Activity:
Lift out each line of the data that holds "views".

Dataset excerpts:
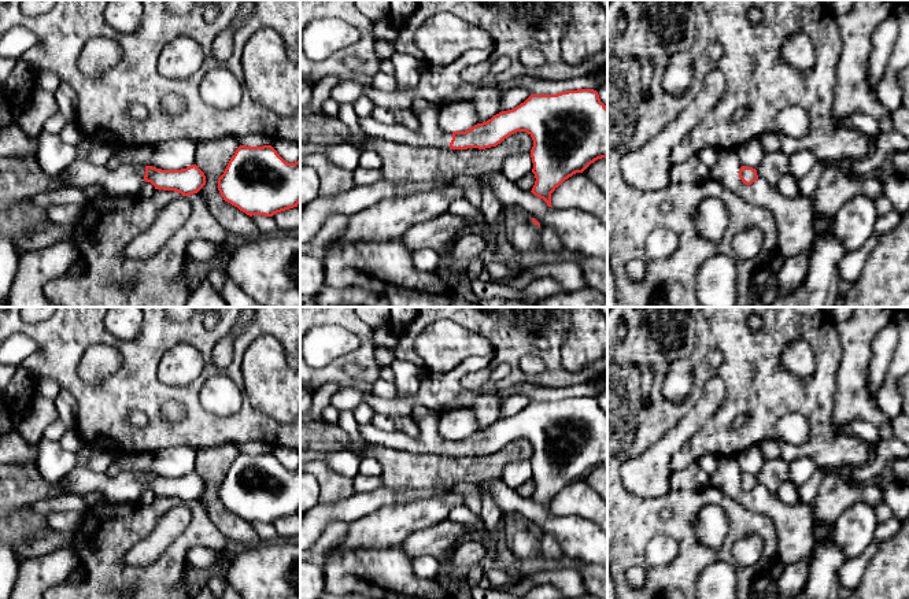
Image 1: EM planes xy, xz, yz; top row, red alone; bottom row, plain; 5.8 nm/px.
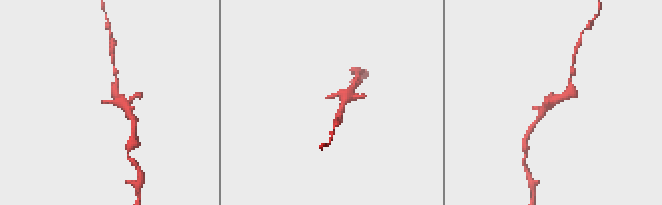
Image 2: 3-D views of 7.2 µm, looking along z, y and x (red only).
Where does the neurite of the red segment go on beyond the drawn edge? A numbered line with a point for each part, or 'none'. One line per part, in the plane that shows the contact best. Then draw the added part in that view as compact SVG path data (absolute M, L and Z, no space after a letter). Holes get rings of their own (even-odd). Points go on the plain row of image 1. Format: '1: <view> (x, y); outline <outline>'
1: xz (428, 442); outline M415 406L411 417L417 419L420 435L409 436L403 432L385 432L373 424L359 425L361 439L363 443L385 445L409 451L411 454L437 454L450 456L452 439L444 439L437 432L437 413L424 406Z

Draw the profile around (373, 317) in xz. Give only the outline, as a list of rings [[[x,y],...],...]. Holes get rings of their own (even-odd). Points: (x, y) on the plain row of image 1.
[[[355,307],[358,318],[372,329],[389,323],[389,307]]]

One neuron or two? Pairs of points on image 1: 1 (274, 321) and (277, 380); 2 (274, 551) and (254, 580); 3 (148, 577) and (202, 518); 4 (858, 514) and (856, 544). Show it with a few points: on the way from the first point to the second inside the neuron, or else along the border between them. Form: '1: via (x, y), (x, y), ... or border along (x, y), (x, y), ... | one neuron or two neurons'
1: border along (285, 350), (272, 336), (261, 335), (246, 352) | two neurons
2: via (274, 558), (261, 573) | one neuron
3: via (163, 565), (195, 533) | one neuron
4: via (858, 521), (856, 538) | one neuron

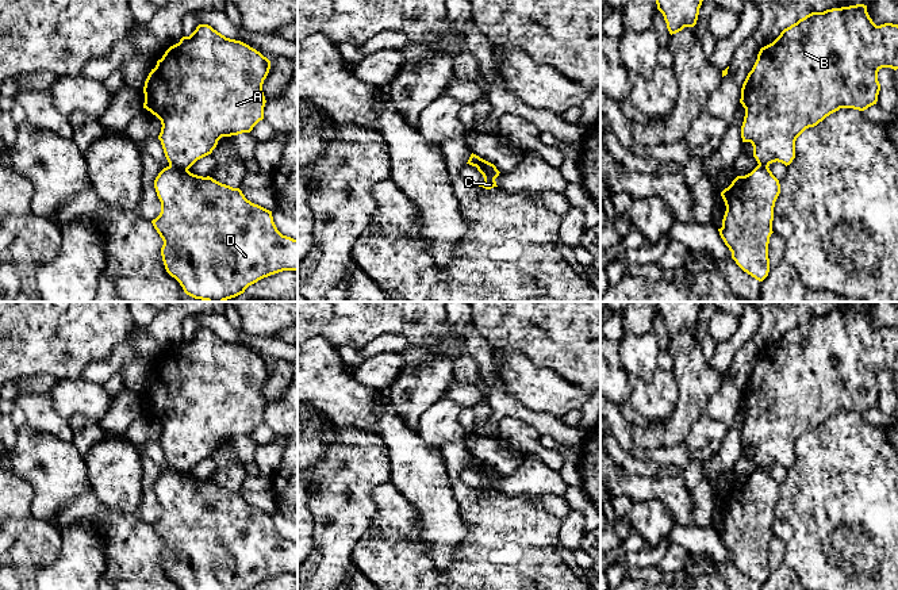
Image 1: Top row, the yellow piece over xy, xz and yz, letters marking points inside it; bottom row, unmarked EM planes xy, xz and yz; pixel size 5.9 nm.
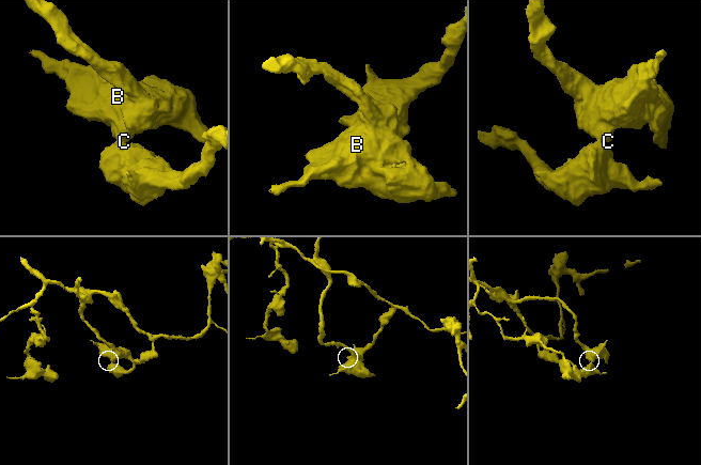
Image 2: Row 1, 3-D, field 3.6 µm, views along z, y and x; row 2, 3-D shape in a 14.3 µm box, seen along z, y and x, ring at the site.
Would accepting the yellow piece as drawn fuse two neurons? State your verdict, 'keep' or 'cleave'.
cleave

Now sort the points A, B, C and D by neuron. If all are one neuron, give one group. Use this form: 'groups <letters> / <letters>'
groups A B C / D

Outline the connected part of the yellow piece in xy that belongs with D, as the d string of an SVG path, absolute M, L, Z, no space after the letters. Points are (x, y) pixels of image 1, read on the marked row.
M170 165L158 173L154 188L161 212L151 223L164 241L162 261L187 295L224 302L264 277L298 271L298 240L283 235L272 211L247 200L239 188Z

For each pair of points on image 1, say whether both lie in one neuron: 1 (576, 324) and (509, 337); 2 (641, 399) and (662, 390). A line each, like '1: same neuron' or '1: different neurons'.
1: same neuron
2: same neuron

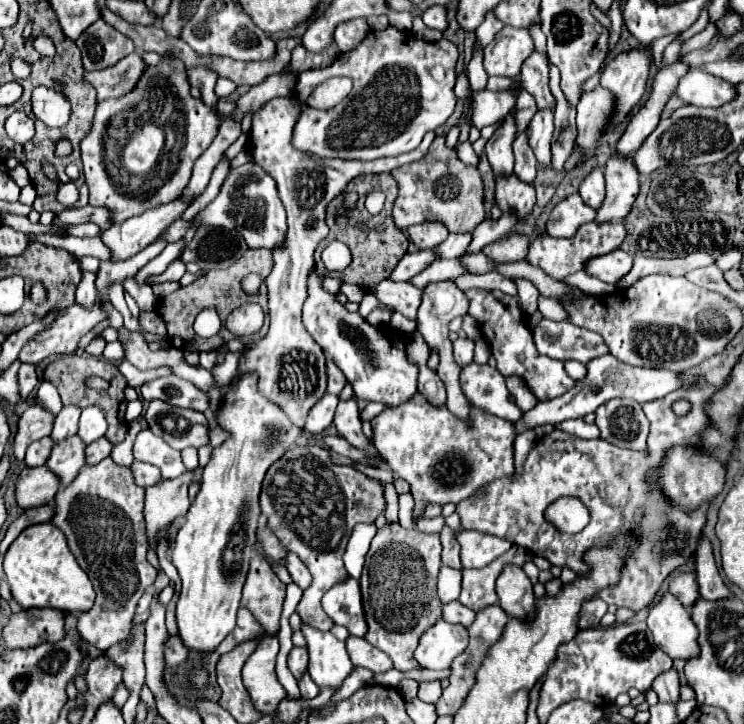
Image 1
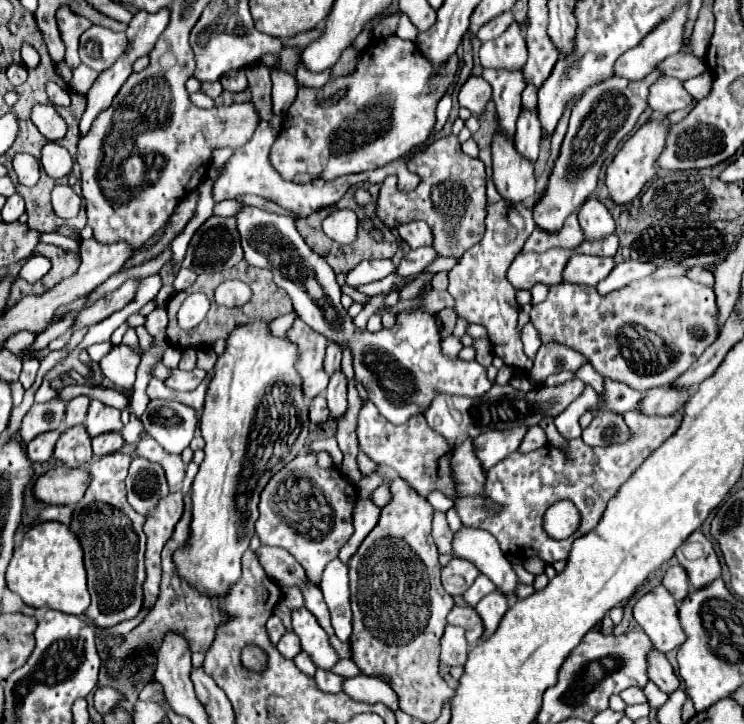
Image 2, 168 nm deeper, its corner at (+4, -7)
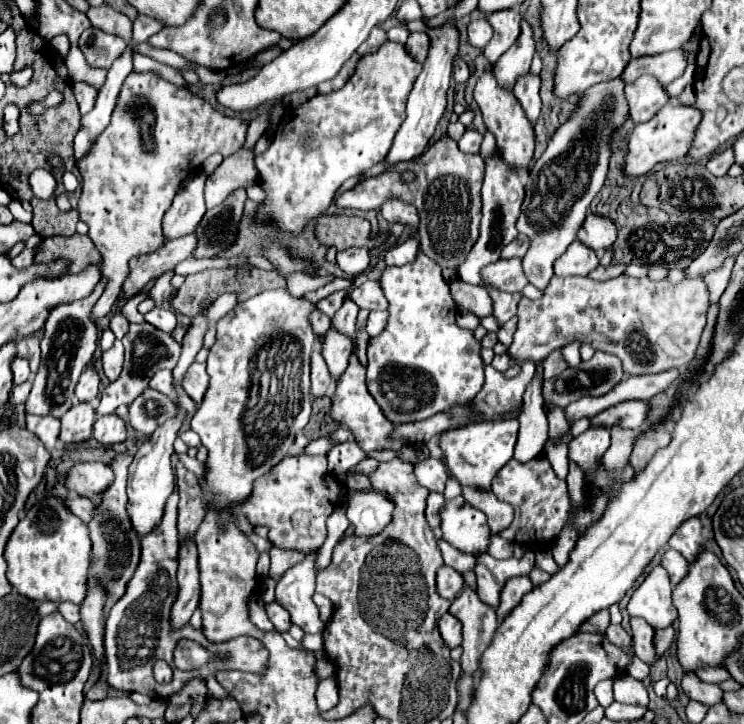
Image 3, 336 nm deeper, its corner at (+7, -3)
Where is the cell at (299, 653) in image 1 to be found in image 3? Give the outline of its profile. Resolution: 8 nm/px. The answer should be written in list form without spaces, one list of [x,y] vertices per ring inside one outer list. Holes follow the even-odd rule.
[[[277,602],[267,604],[265,608],[267,608],[269,620],[273,622],[275,630],[277,630],[277,632],[289,632],[289,628],[291,628],[291,618],[289,618],[289,612],[287,612],[283,606],[279,606]]]

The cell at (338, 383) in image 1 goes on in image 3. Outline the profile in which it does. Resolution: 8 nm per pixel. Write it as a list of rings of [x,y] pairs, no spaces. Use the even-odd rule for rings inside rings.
[[[347,298],[341,306],[341,310],[331,318],[331,326],[337,328],[341,334],[345,336],[353,336],[355,334],[355,318],[357,318],[359,308]]]

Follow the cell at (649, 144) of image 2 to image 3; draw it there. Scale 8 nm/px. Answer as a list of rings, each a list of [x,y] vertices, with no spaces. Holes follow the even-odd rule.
[[[665,104],[651,120],[637,124],[633,128],[633,134],[629,136],[627,154],[623,160],[623,174],[629,178],[645,176],[649,174],[657,164],[679,160],[687,154],[691,140],[693,140],[693,128],[697,128],[701,120],[701,112],[693,106],[679,106],[679,104]]]

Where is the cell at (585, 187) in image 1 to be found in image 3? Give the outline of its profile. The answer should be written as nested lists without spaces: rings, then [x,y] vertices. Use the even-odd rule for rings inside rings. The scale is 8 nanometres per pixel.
[[[589,212],[589,216],[585,218],[585,224],[581,226],[581,232],[577,234],[579,242],[583,242],[585,246],[593,248],[599,254],[607,246],[611,246],[616,238],[617,226],[615,226],[615,222],[607,216],[599,216],[593,212]]]

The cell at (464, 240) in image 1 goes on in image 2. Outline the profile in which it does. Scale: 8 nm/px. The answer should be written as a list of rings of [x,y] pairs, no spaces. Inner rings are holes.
[[[428,246],[428,248],[410,250],[408,254],[402,256],[400,264],[396,266],[396,274],[400,274],[400,276],[418,274],[418,272],[422,272],[434,258],[436,258],[436,252],[432,252],[430,246]]]

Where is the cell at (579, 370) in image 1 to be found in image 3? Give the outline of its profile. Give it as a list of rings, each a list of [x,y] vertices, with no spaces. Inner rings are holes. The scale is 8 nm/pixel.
[[[569,424],[569,430],[565,434],[561,434],[559,438],[549,438],[545,444],[545,454],[551,460],[555,474],[561,478],[565,478],[569,470],[567,468],[567,448],[571,440],[573,440],[573,434],[571,434],[571,424]]]

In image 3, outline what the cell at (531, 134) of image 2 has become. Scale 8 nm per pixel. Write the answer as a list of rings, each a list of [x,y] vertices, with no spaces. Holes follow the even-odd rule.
[[[525,74],[517,80],[515,88],[513,88],[513,94],[517,96],[527,120],[535,126],[537,118],[539,118],[539,112],[541,112],[541,98],[539,98],[539,76],[533,76],[533,74]]]

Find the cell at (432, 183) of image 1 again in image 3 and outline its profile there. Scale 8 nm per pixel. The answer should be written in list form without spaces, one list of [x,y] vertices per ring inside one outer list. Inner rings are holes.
[[[441,136],[433,142],[421,156],[395,164],[391,170],[383,172],[381,176],[369,178],[363,184],[347,190],[337,204],[343,208],[355,210],[381,210],[385,200],[405,200],[419,210],[419,248],[435,260],[441,268],[453,268],[465,260],[467,252],[473,248],[479,236],[479,220],[481,220],[481,180],[483,180],[485,162],[479,154],[463,154],[457,148],[457,142],[449,136]],[[403,170],[413,170],[417,174],[413,184],[403,184],[397,176]]]

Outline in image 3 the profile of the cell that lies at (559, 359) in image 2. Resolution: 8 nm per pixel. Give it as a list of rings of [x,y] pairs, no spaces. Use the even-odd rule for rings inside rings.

Result of this task:
Image 2: 3-D views of 7.2 µm, looking along z, y and x (red only).
Image 2: Row 1, 3-D, field 3.6 µm, views along z, y and x; row 2, 3-D shape in a 14.3 µm box, seen along z, y and x, ring at the site.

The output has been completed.